Um relatório salienta que muitos sobreviventes de violência também desconhecem a existência destes centros ou não sabem como aceder às suas instalações.
Também há problemas de dinheiro, mas, ironicamente, apenas cerca de 40% das verbas atribuídas pelo governo central foram utilizadas. E não é só o dinheiro afeto a estes centros vitais que continua por gastar. Parte do dinheiro do Fundo Nirbhaya — cerca de 25% do montante disponível — também não foi utilizado.
Numa resposta escrita a uma pergunta feita por um deputado, o Ministério da Mulher e do Desenvolvimento Infantil, responsável pelo Fundo Nirbhaya, transferiu essencialmente a responsabilidade pela utilização do fundo para as administrações estatais, afirmando que o fundo era “orientado pela procura”. Para além de sugerir que os Estados ainda não tinham apresentado as suas contas (“por isso, é possível que tenham sido utilizados mais fundos”), o Ministério também culpou a burocracia e a pandemia de covid-19 pela subutilização dos fundos.

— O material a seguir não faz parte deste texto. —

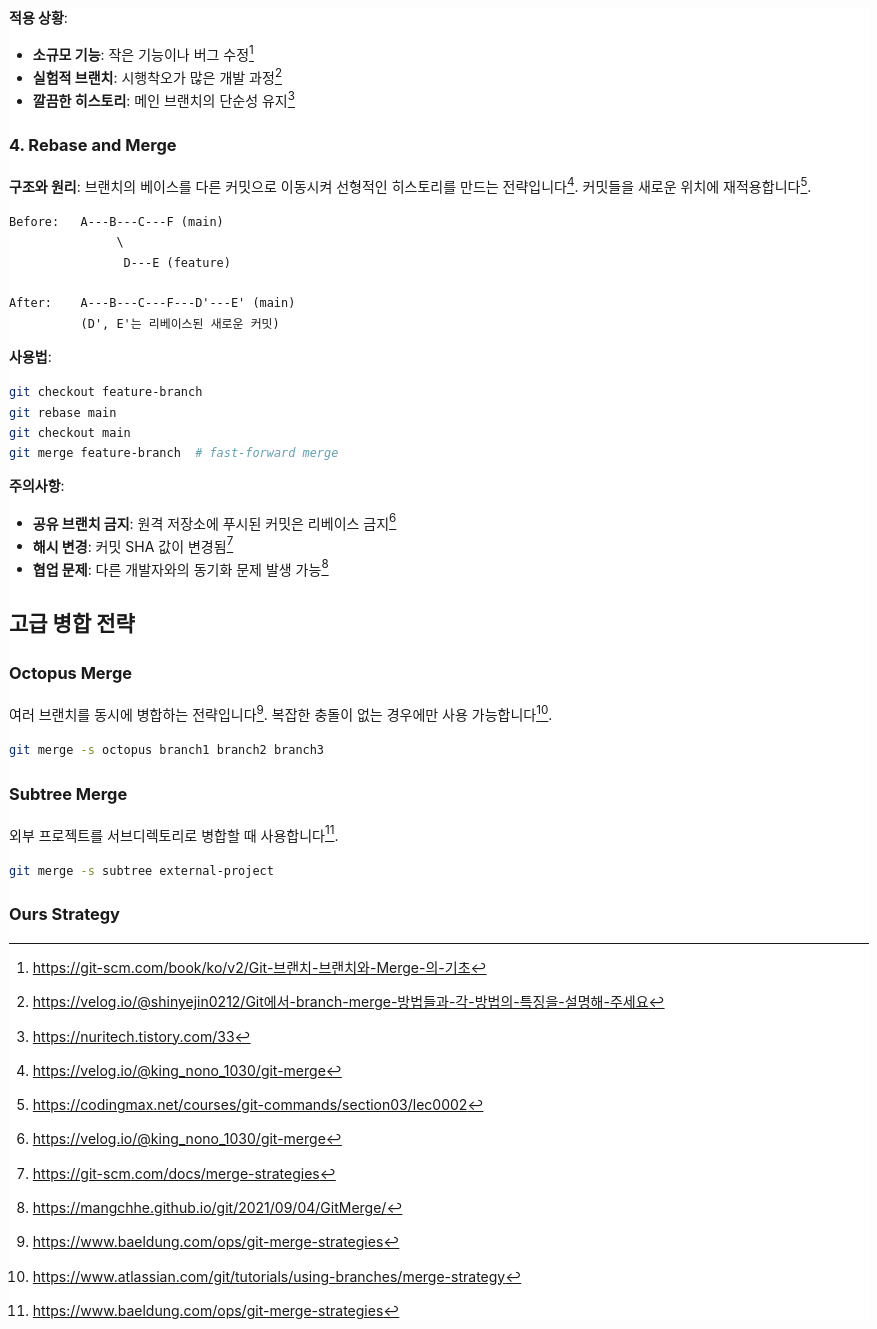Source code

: **적용 상황**:

- **소규모 기능**: 작은 기능이나 버그 수정[^12]
- **실험적 브랜치**: 시행착오가 많은 개발 과정[^11]
- **깔끔한 히스토리**: 메인 브랜치의 단순성 유지[^13]


### 4. Rebase and Merge

**구조와 원리**:
브랜치의 베이스를 다른 커밋으로 이동시켜 선형적인 히스토리를 만드는 전략입니다[^14]. 커밋들을 새로운 위치에 재적용합니다[^15].

```
Before:   A---B---C---F (main)
               \
                D---E (feature)

After:    A---B---C---F---D'---E' (main)
          (D', E'는 리베이스된 새로운 커밋)
```

**사용법**:

```bash
git checkout feature-branch
git rebase main
git checkout main
git merge feature-branch  # fast-forward merge
```

**주의사항**:

- **공유 브랜치 금지**: 원격 저장소에 푸시된 커밋은 리베이스 금지[^14]
- **해시 변경**: 커밋 SHA 값이 변경됨[^16]
- **협업 문제**: 다른 개발자와의 동기화 문제 발생 가능[^8]


## 고급 병합 전략

### Octopus Merge

여러 브랜치를 동시에 병합하는 전략입니다[^4]. 복잡한 충돌이 없는 경우에만 사용 가능합니다[^7].

```bash
git merge -s octopus branch1 branch2 branch3
```


### Subtree Merge

외부 프로젝트를 서브디렉토리로 병합할 때 사용합니다[^4].

```bash
git merge -s subtree external-project
```


### Ours Strategy


[^1]: https://www.geeksforgeeks.org/merge-strategies-in-git/
[^2]: https://www.atlassian.com/git/tutorials/using-branches/git-merge
[^3]: https://www.datacamp.com/tutorial/git-merge
[^4]: https://www.baeldung.com/ops/git-merge-strategies
[^5]: https://lukemerrett.com/different-merge-types-in-git/
[^6]: https://www.w3schools.com/git/git_branch_merge.asp?remote=github
[^7]: https://www.atlassian.com/git/tutorials/using-branches/merge-strategy
[^8]: https://mangchhe.github.io/git/2021/09/04/GitMerge/
[^9]: https://www.geeksforgeeks.org/git/git-merge/
[^10]: https://johngrib.github.io/wiki/git/merge/
[^11]: https://velog.io/@shinyejin0212/Git에서-branch-merge-방법들과-각-방법의-특징을-설명해-주세요
[^12]: https://git-scm.com/book/ko/v2/Git-브랜치-브랜치와-Merge-의-기초
[^13]: https://nuritech.tistory.com/33
[^14]: https://velog.io/@king_nono_1030/git-merge
[^15]: https://codingmax.net/courses/git-commands/section03/lec0002
[^16]: https://git-scm.com/docs/merge-strategies
[^17]: https://dev-district.tistory.com/21
[^18]: https://takeknowledge.tistory.com/121
[^19]: https://velog.io/@yujuck/Git-Merge-전략
[^20]: https://git-scm.com/docs/git-merge
[^21]: https://www.gitkraken.com/learn/git/problems/git-rebase-vs-merge
[^22]: https://www.simplilearn.com/git-rebase-vs-merge-article
[^23]: https://www.datacamp.com/blog/git-merge-vs-git-rebase
[^24]: https://k9want.tistory.com/entry/Git-Merge-vs-Rebase
[^25]: https://bipinparajuli.com.np/blog/ultimate-guide-to-git-merge-and-rebase
[^26]: https://firework-ham.tistory.com/12
[^27]: https://www.aviator.co/blog/rebase-vs-merge-pros-and-cons/
[^28]: https://kinsta.com/blog/git-merge/
[^29]: https://kghworks.tistory.com/133
[^30]: https://stackoverflow.com/questions/79042512/what-are-the-advantages-and-disadvantages-of-keeping-git-branches-after-you-hav
[^31]: https://www.reddit.com/r/git/comments/ogwmtc/git_rebase_vs_merge_use_cases/
[^32]: https://brunch.co.kr/@anonymdevoo/7
[^33]: https://www.reddit.com/r/programming/comments/whav9l/should_you_squash_merge_or_merge_commit/
[^34]: https://stackoverflow.com/questions/53146691/git-merge-strategy-ours-use-case
[^35]: https://www.atlassian.com/ko/git/tutorials/merging-vs-rebasing
[^36]: https://dev.to/zdybit/when-to-use-particular-options-to-close-pull-requests-on-github-3ce8
[^37]: https://www.simplilearn.com/tutorials/git-tutorial/merge-conflicts-in-git
[^38]: https://stackoverflow.com/questions/161813/how-do-i-resolve-merge-conflicts-in-a-git-repository
[^39]: https://www.chucksacademy.com/en/topic/git-branching/best-practices-branching-merging
[^40]: https://www.atlassian.com/git/tutorials/using-branches/merge-conflicts
[^41]: https://gist.github.com/calaway/ea880263b0c0495bb00ee877f001dc59
[^42]: https://thoughtbot.com/blog/github-pull-request-merge-strategies
[^43]: https://docs.github.com/articles/resolving-a-merge-conflict-using-the-command-line
[^44]: https://www.cloudthat.com/resources/blog/git-best-practices-managing-merge-conflicts/
[^45]: https://learn.microsoft.com/en-us/azure/devops/repos/git/merging?view=azure-devops
[^46]: https://stackoverflow.com/questions/24582319/branching-and-merging-best-practices-in-git
[^47]: https://confluence.curvc.com/pages/viewpage.action?pageId=72289036
[^48]: https://www.atlassian.com/ko/git/tutorials/using-branches/merge-strategy
[^49]: https://adjh54.tistory.com/665
[^50]: https://docs.github.com/ko/pull-requests/collaborating-with-pull-requests/addressing-merge-conflicts/resolving-a-merge-conflict-using-the-command-line
[^51]: https://git-scm.com/book/en/v2/Git-Branching-Basic-Branching-and-Merging
[^52]: https://ppl-ai-code-interpreter-files.s3.amazonaws.com/web/direct-files/fa3ab988779f1e75d14864f642a6bafb/c2a25858-9f24-407e-a60b-602ac0219c37/eddf4c82.csv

Mudança cultural, o elefante na sala
Apesar do financiamento disponível para programas ou nova legislação, “a incidência de crimes contra as mulheres não pode ser controlada a menos que a mentalidade das pessoas mude” foi a conclusão retirada em 2021 pelo NITI Aayog, o grupo de reflexão sobre políticas públicas do próprio governo indiano.
Bhayana, da organização People Against Rapes in India (Pessoas Contra Violações na Índia), concordou e apelou à inclusão da sensibilização para as questões de género nos currículos escolares. “Não se trata apenas de respeitar uma mulher da nossa família, a nossa mãe, a nossa irmã, trata-se também de respeitar a desconhecida que está na porta ao lado”, defende.
Como os vários especialistas dizem à CNN, as instituições indianas precisam de fazer mais para manter as mulheres seguras, garantir que as sobreviventes de violência sexual se sintam ouvidas e tenham acesso à justiça. Mas, a menos que a sociedade em geral também mude, este comentário feito em 2015 à BBC por um dos advogados de defesa no caso Nirbhaya continuará a revelar-se verdadeiro: “Na nossa cultura, não há lugar para uma mulher”.